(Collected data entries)
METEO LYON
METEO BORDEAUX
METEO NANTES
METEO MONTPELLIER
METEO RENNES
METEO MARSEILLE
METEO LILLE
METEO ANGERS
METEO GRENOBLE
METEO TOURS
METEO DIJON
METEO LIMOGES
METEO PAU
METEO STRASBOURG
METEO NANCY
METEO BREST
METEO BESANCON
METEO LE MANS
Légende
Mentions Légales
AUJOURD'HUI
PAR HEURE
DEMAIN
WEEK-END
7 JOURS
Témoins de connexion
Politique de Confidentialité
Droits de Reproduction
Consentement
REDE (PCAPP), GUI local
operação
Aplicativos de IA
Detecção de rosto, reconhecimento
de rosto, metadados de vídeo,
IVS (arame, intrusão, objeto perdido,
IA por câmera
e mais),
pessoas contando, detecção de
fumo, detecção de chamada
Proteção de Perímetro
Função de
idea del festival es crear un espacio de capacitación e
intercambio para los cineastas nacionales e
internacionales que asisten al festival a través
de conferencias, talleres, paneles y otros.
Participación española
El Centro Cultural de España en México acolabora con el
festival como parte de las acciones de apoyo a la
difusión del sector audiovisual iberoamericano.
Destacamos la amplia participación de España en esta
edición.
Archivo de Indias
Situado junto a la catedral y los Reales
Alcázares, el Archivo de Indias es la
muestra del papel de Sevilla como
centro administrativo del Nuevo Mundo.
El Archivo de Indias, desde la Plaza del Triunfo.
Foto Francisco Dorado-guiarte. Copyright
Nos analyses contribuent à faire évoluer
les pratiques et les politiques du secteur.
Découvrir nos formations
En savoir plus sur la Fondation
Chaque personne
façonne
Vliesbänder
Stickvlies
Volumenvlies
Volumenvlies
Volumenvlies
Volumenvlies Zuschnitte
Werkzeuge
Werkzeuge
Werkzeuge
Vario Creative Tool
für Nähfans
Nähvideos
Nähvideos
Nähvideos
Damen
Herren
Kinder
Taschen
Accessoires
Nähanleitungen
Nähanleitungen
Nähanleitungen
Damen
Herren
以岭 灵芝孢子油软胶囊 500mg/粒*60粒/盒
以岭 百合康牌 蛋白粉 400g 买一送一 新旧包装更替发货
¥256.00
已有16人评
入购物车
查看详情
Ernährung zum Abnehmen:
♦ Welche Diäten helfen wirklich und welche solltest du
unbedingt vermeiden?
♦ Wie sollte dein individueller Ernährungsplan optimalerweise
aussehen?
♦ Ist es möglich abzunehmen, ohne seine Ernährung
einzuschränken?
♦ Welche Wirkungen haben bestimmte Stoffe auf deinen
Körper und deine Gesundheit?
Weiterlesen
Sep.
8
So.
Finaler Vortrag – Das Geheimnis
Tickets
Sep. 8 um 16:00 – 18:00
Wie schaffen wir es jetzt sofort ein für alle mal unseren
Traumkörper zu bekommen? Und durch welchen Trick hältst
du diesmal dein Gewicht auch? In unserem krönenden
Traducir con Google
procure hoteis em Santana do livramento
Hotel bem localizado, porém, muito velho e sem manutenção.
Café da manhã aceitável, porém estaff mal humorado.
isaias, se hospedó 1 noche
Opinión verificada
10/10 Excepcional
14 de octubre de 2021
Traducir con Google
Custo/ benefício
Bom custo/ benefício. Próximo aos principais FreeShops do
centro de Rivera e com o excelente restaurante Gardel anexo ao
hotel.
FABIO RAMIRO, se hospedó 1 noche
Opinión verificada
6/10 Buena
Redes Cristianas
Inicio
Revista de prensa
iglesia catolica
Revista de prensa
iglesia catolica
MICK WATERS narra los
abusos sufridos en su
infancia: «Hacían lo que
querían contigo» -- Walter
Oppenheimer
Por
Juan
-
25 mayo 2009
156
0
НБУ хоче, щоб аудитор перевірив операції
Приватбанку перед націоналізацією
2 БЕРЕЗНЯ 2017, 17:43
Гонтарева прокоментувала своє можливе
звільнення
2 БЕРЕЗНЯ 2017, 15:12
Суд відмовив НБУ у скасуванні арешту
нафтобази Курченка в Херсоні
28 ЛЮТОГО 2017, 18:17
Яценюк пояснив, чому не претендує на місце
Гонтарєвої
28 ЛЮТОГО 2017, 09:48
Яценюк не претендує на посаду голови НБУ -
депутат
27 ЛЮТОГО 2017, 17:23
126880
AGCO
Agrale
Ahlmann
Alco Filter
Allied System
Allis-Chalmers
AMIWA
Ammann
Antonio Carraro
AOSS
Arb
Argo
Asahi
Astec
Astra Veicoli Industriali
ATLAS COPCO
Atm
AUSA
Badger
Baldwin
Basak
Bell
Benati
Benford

### What the task requires
Only the lines above starting with the one with "Körper und deine Gesundheit?" and going through the one with "2 БЕРЕЗНЯ 2017, 17:43" are to be copied, word for word and with both ends kept.

### Written answer
Körper und deine Gesundheit?
Weiterlesen
Sep.
8
So.
Finaler Vortrag – Das Geheimnis
Tickets
Sep. 8 um 16:00 – 18:00
Wie schaffen wir es jetzt sofort ein für alle mal unseren
Traumkörper zu bekommen? Und durch welchen Trick hältst
du diesmal dein Gewicht auch? In unserem krönenden
Traducir con Google
procure hoteis em Santana do livramento
Hotel bem localizado, porém, muito velho e sem manutenção.
Café da manhã aceitável, porém estaff mal humorado.
isaias, se hospedó 1 noche
Opinión verificada
10/10 Excepcional
14 de octubre de 2021
Traducir con Google
Custo/ benefício
Bom custo/ benefício. Próximo aos principais FreeShops do
centro de Rivera e com o excelente restaurante Gardel anexo ao
hotel.
FABIO RAMIRO, se hospedó 1 noche
Opinión verificada
6/10 Buena
Redes Cristianas
Inicio
Revista de prensa
iglesia catolica
Revista de prensa
iglesia catolica
MICK WATERS narra los
abusos sufridos en su
infancia: «Hacían lo que
querían contigo» -- Walter
Oppenheimer
Por
Juan
-
25 mayo 2009
156
0
НБУ хоче, щоб аудитор перевірив операції
Приватбанку перед націоналізацією
2 БЕРЕЗНЯ 2017, 17:43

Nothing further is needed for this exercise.